Fannie Mae announces the death of Capitalism? Er, no, actually.

With the nationalization of the FM twins, Bush has actually CONFIRMED that Capitalism has succeeded beyond the wildest dreams of its pioneers. However, through sheer human greed, Capitalism has morphed into Frankenstein, turning on its wealthy masters. And that leaves young Republicain John McLame in an embarrasingly tight spot, given that he's just finished poo-pooing the idea of Big Government Spending, high taxes etc.

The purpose of Capitalism (Colonialism, Globalisation) has always been to create a self-perpetuating system which ensures that the rich can constantly become richer. When Bush drones on about FREEDOM, what he really means is "the freedom to move financial capital unimpeded around the world".

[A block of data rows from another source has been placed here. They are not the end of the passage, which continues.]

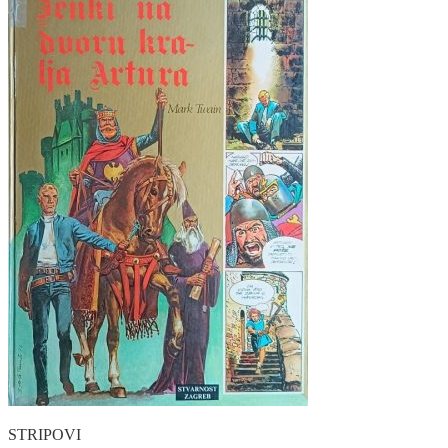
STRIPOVI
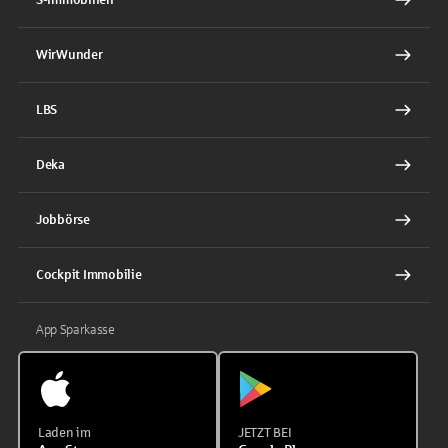
WirWunder
LBS
Deka
Jobbörse
Cockpit Immobilie
App Sparkasse
Laden im
JETZT BEI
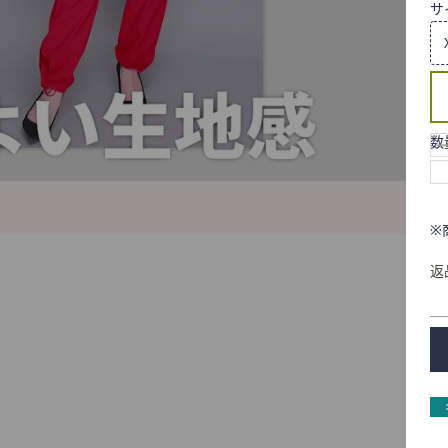
サ
数
※
返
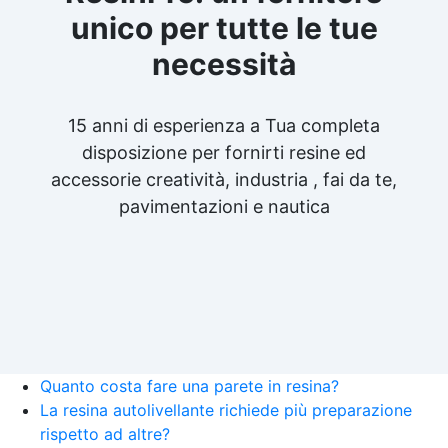
unico per tutte le tue
necessità
15 anni di esperienza a Tua completa
disposizione per fornirti resine ed
accessorie creatività, industria , fai da te,
pavimentazioni e nautica
Quanto costa fare una parete in resina?
La resina autolivellante richiede più preparazione
rispetto ad altre?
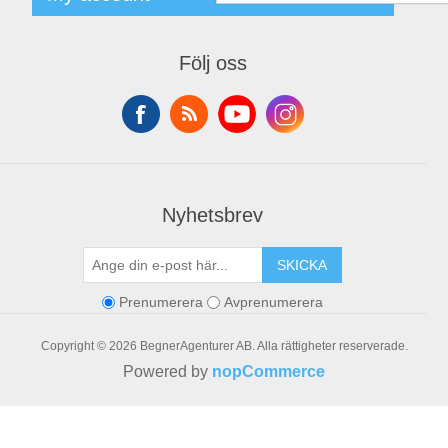
Leverantörslista
Login
My account
Orders
Följ oss
Addresses
Shopping cart
Nyhetsbrev
SKICKA
Prenumerera
Avprenumerera
Copyright © 2026 BegnerAgenturer AB. Alla rättigheter reserverade.
Powered by
nopCommerce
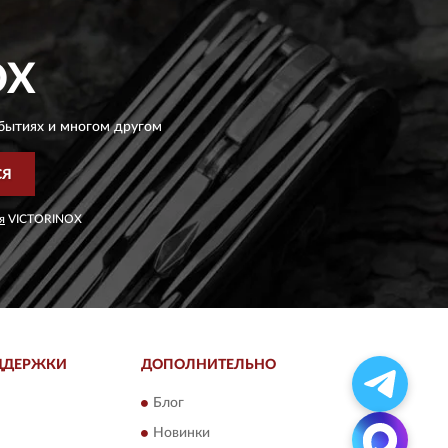
OX
бытиях и многом другом
СЯ
я
VICTORINOX
ДДЕРЖКИ
ДОПОЛНИТЕЛЬНО
Блог
Новинки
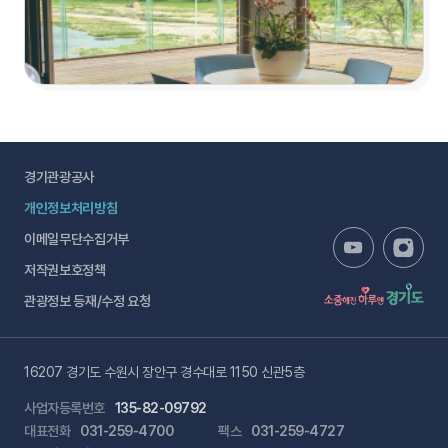
경기관광공사
개인정보처리방침
이메일무단수집거부
저작권보호정책
관광정보 등재/수정 요청
16207 경기도 수원시 장안구 경수대로 1150 신관5층
사업자등록번호
135-82-09792
대표전화
031-259-4700
팩스
031-259-4727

Taken to its logical extreme, the "rich-getting-richer" model would result in all the world's wealth concentrating into the hands of a single individual. Trouble with that is, no-one else in the world would have any income to buy products from that rich person's corporation. The richest person in the world would therefore, ironically, starve to death along with all the poor people.

That's what's happening with Freddie Mac and Fannie Mae. The rich can get richer only if the poor get poorer. There's only so much water in a glass. The money has to come from somewhere, ain't it? We know there is no such thing as a free lunch... even if the Fed were simply simply to print more cash.

And it has come to pass that as the Poor get poorer and can't afford their mortgages, the rich people's cash cow has suddenly dried up. If you want a cow to give regular milk, you must give it some decent pasture. If you want people to give regular mortgage payments, you have to give them decent pasture too. You've got to structure the system to ensure they have jobs. And here's a novel idea to many Republicans: a job should actually produce enough income to pay for both food AND rent. Please read that last sentence again.

The wealth of a nation must be spread relatively fairly around all its members, not hugely concentrated in its elite. This idea, of course, is Socialism. Other associated 'dirty' media-speak words spring to mind ...like Marxism, Unionism, Left Wing, Equality, Respect for others, Respect for self, and above all (ugh, heaven forbid) "Liberalism".

Just because you're well-heeled doesn't mean that you're smart.

With Freddie Mae and Fannie Mac threatening to go down,
maybe there'll be fewer Volvo bicycles sold to millionaire CEOs this year.

This nationalisation means that the Republicans are being forced to compromise and head further to the political Left. Deliciously, all this at a time when it's forcing Republican candidate George W. McClone to squirm and dodge.

And even more interesting when you consider that the world's largest Socialist power, China, is now powering to the political Right by becoming Capitalists. Makes you wonder if there is a perfect point somewhere in the political Centre (...or should that be 'Muddle'?).

For a fireside chat about the idealogical differences between the Right and the Left, see this post. Although it related to the last Australian election, it's still relevant to the Obama-Muckain duel.


  1. IS it not clear that the movement of large sums of money through the economy and the production of large amounts of consumables and the regulation of just about everything coupled with unlimited printing of paper to pay for the 'help' we give to anyone from the lowest to the highest is not capitalism? Get real. Of course there are a lot of folks interested in convincing you that it is, but the rough ride ahead is not a free market's doing. We haven't had an unregulated, free market since the passage of Sherman anti-trust. And we have lots of examples of the failure of command and mixed economies from Canada to Britain to the Soviet Union. Oh, ad now China.

    Atlas Fan


  2. Thanks for your comment, and I'm entirely with you. One speaks glibly of a universal mythology called 'Capitalism' ...or worse 'Free Enterprise' ...but we know it ain't free. It's Keynsian 'rose-coloured purity' is crippled and corrupted by the very elites to whom I referred. In the effort to keep my article brief and tight, I had to refer to it in that iconic way. I wasn't writing a doctoral thesis.